There is a new paradigm, opening completely new opportunities for discovery – a data-intensive approach to science. In many domains, we have entered what could be called the golden age of surveys, with several large-scale projects, spanning decades, between finished, ongoing, and planned activities. ESA is responsible, or is a major partner, in several of these initiatives.
There is, however, a new profound change: data has become a major technological challenge. Increases by multiple orders of magnitude in dataset size means that transferring data to a scientist is often unfeasible.
ESA datalabs gives you a privileged position; bring your code directly to ESA’s infrastructure – there is a great set of tools and programming languages are flexible – and execute it with direct access to ESA’s archives.
ESA datalabs offers a catalog of datalabs you can use. They range from new tools that are quickly become de facto standards to older software that has been repackaged to run inside virtual computers. All are accessible via your web browser.
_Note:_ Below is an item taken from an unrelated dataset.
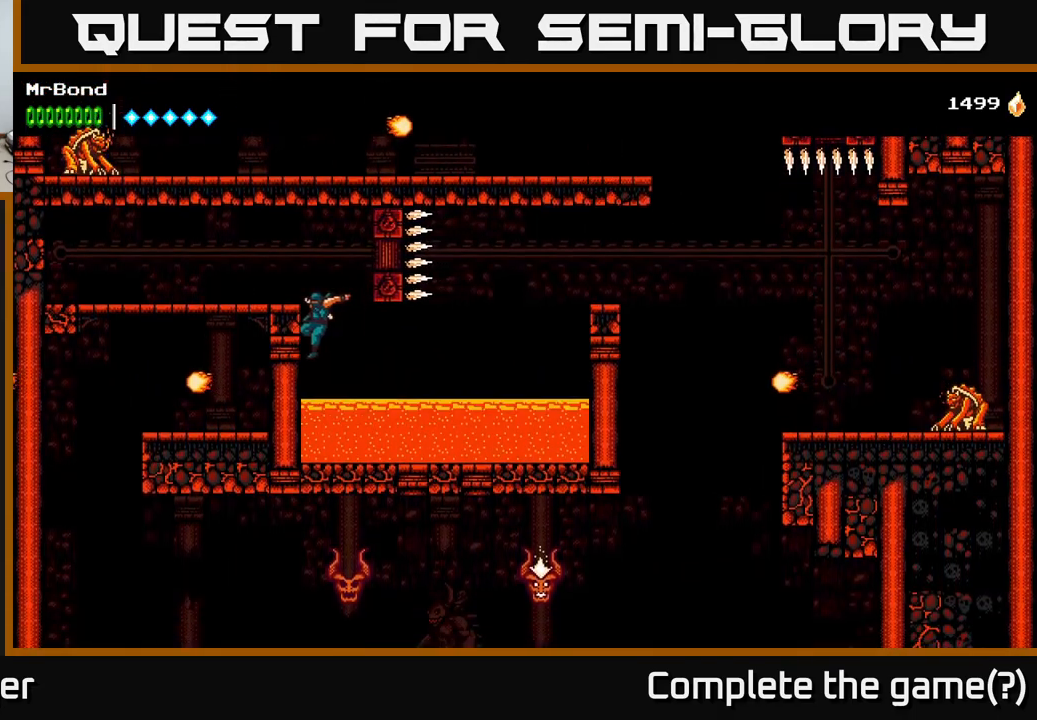
{"buttons": ["DPAD_LEFT"], "right_stick": "center", "events": []}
You can develop notebooks in JupyterLab and pick your programming language from a large and expanding set of languages. We have customized JupyterLab so its immediately useful, with no further work, for astronomers, scientists in Earth Observation related field, or researchers in the navigation area. Or you can keep your code from a different development environment such as Octave or keep using a reference tool such as TopCat in astronomy.
ESA datalabs offers the possibility of searching ESA’s data holdings across domains using the ESA data discovery portal we are developing. To start, you will be able to search for data collections in astronomy, earth observation, navigation, but we expect to offer representative data collections from all of ESA’s directorates.
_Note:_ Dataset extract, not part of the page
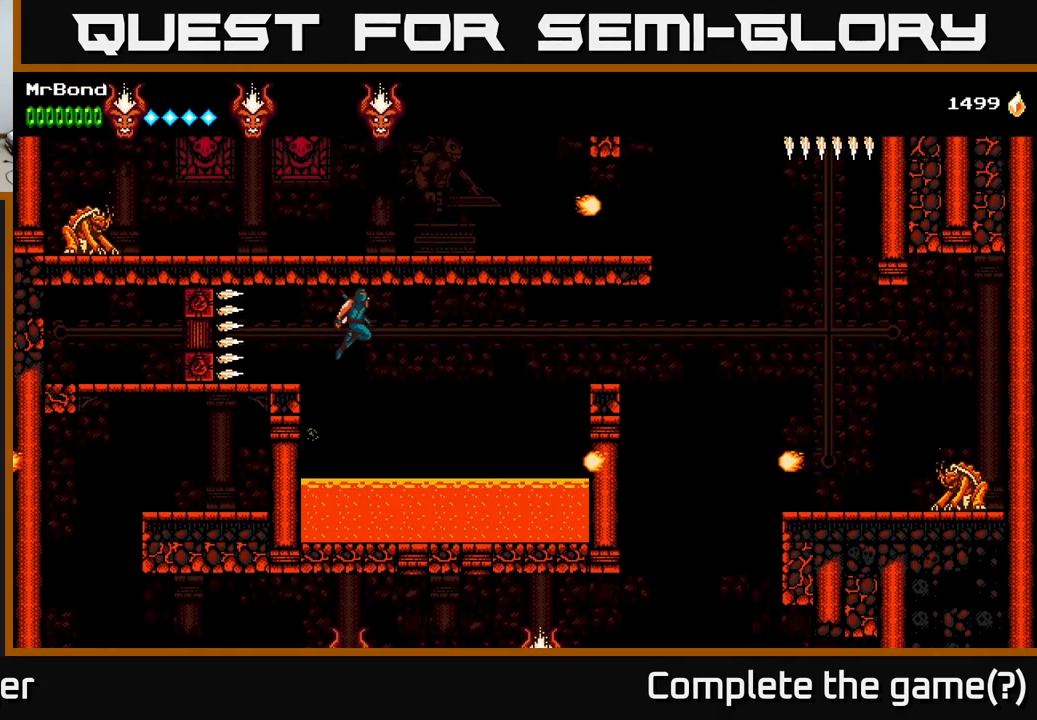
{"buttons": ["B", "DPAD_RIGHT"], "right_stick": "center", "events": [[433, "B", "down"]]}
A data collection is, in general, any set of digital assets, but the best example is an official data release from an ESA mission. Once you find a collection, ESA datalabs offers you the possibility of adding that collection to your workspace; no data transfer will be done and the collection will appear as just another folder.
You can self-register for an account in ESA datalabs. They are free of cost and come with a private storage area. This area is persistent with backups made in ESA’s servers. All your files are private by default and cannot be accessed by other users, but you can also share any file with other registered users. To help with creating a project (that is seen by members of a team) you can create a team workspace: this is a separate storage where you control each member’s role (what they are allowed to do).
The construction of a hard scientific fact is the result of a network of actors and artefacts, mutually influencing each other over time. It is becoming more generally accepted that collaboration, changes in communication, and reproducibility are vital for scientific progress.
In a data-intensive domain, a finding is the outcome of a pipeline of computations, applied to some large existing dataset, or to a dataset created by researchers from multiple other large datasets, combined in unexpected and complex ways. The only way to reproduce the finding is to repeat the “computational narrative” in a first step, exactly as the original.
This is a new kind of technical problem/challenge: it requires packaging data, code, and all dependencies in a way that can be repeated years later, long after the original software stops being in use and the original data capture has ended.
ESA datalabs includes features for constructing “computational narratives”, promote the internal dynamics of a group of scientists collaborating, and support how data and evidence is presented to the general public.